Shopping to update your coverage on the health insurance marketplace may be annoying — didn’t you just do this last year? But letting the exchange automatically renew your coverage instead could be a big mistake. If you don’t like the plan you’re auto-enrolled in this year you may be stuck with it in 2018, unlike previous years when people could generally switch.
It’s all in the timing. This year, the open enrollment period, which started Nov. 1, will end a week from today, on Dec. 15 in most states. On Dec. 16, if you haven’t picked a new plan, the marketplace will generally re-enroll you in the one you’re in this year or another one with similar coverage.
But unlike previous years when the open enrollment period ran through the end of January, this year open enrollment will generally be over by the time you see which plan you’ve been assigned to.
“The deadline catches up with people,” said Karen Pollitz, a senior fellow at the Kaiser Family Foundation. (Kaiser Health News is an editorially independent program of the foundation.)
It’s important to affirmatively pick a plan to make sure you’re getting the right coverage at the best price. Federal tax credits that help pay for premiums are pegged to low-cost silver plans, called benchmark plans. It’s critical that each year you run the numbers to determine how your premium tax credit could be affected by changes in the benchmark plan and how that affects what you will pay out of pocket for coverage. Even if you are assigned to the same plan, your costs could be different next year.
Auto-enrollment doesn’t take premiums or benchmark plan changes into account, said Stan Dorn, a senior fellow at Families USA, an advocacy group.
Last year, 2.8 million people were auto-enrolled.

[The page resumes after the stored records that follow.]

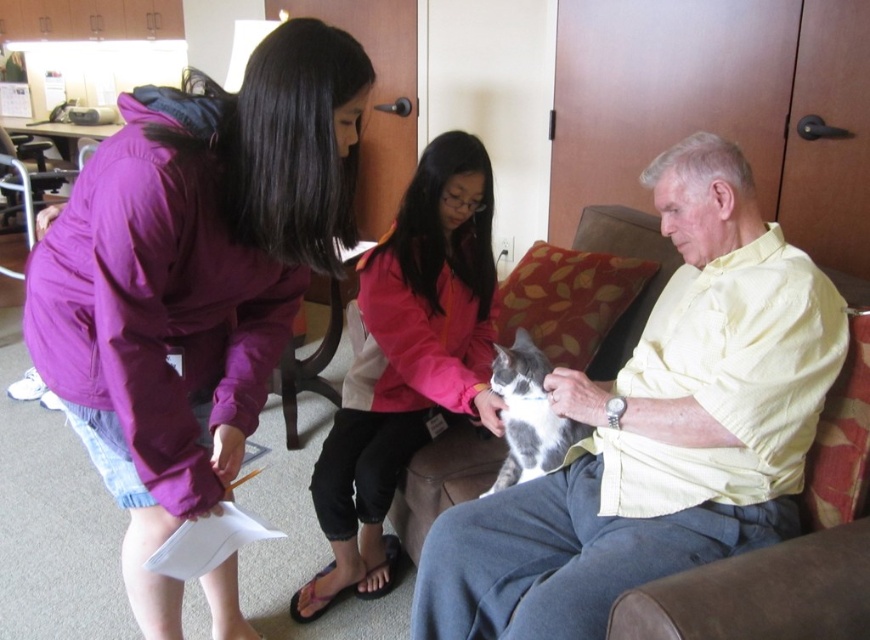
You are a photographer positioned in the room and want to capture a clear photo of both the purple fabric jacket at upper left and the pink fabric jacket at center. Which jacket will appear larger in the photo?

The purple fabric jacket at upper left will appear larger in the photo because it is closer to the viewer than the pink fabric jacket at center.

In the scene shown: You are organizing a clothing donation drive and need to determine if the purple fabric jacket at upper left and the pink fabric jacket at center can fit into a standard donation box that accommodates items up to 30 inches in length. Given their sizes, will both jackets fit?

The purple fabric jacket at upper left is larger in size compared to the pink fabric jacket at center. However, the exact dimensions of both jackets are not provided. Assuming the larger jacket is under 30 inches, both could fit, but this requires measuring them first.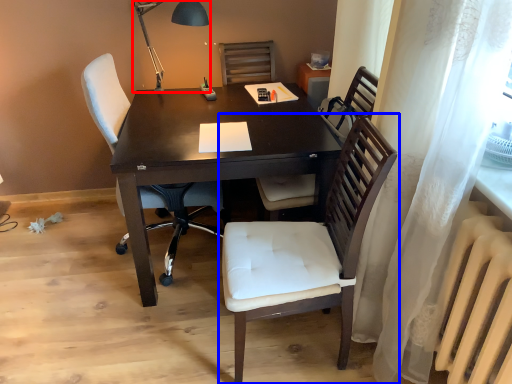
Question: Among these objects, which one is farthest to the camera, table lamp (highlighted by a red box) or chair (highlighted by a blue box)?

Choices:
 (A) table lamp
 (B) chair

Answer: (A)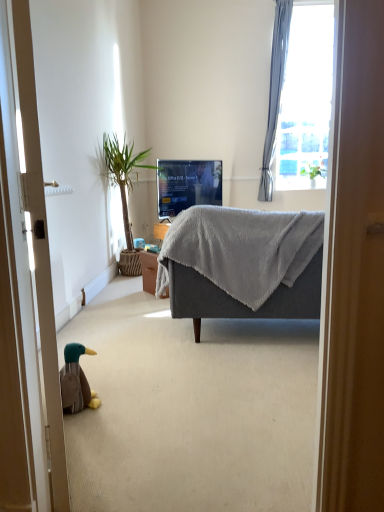
Locate an element on the screen. vacant space in wooden door at left (from a real-world perspective) is located at coordinates (75, 462).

That’s nearly a quarter of the 12.2 million people who enrolled in marketplace plans during the open enrollment period that ran from Nov. 1, 2016, through Jan. 31, 2017.

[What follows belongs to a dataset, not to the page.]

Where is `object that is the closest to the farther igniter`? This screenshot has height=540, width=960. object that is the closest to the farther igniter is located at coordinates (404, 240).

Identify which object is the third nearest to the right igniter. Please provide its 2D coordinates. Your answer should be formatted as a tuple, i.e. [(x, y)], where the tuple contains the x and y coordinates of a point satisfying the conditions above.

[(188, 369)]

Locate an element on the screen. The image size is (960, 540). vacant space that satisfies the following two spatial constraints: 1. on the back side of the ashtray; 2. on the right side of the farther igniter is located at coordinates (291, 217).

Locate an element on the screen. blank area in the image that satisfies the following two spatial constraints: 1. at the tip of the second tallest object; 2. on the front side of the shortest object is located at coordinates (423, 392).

People whose plans will be discontinued by their insurer next year have a little room to maneuver if they’re auto-enrolled on Dec. 16. Because their plan will no longer be offered, that’s considered a loss of coverage, which triggers a 60-day special enrollment period. They can pick a plan through the end of February.
“But you have to pay the premium [on your existing plan], or you’ll have a gap in coverage,” said Pollitz, a risk that potentially exposes people to a penalty for not having insurance.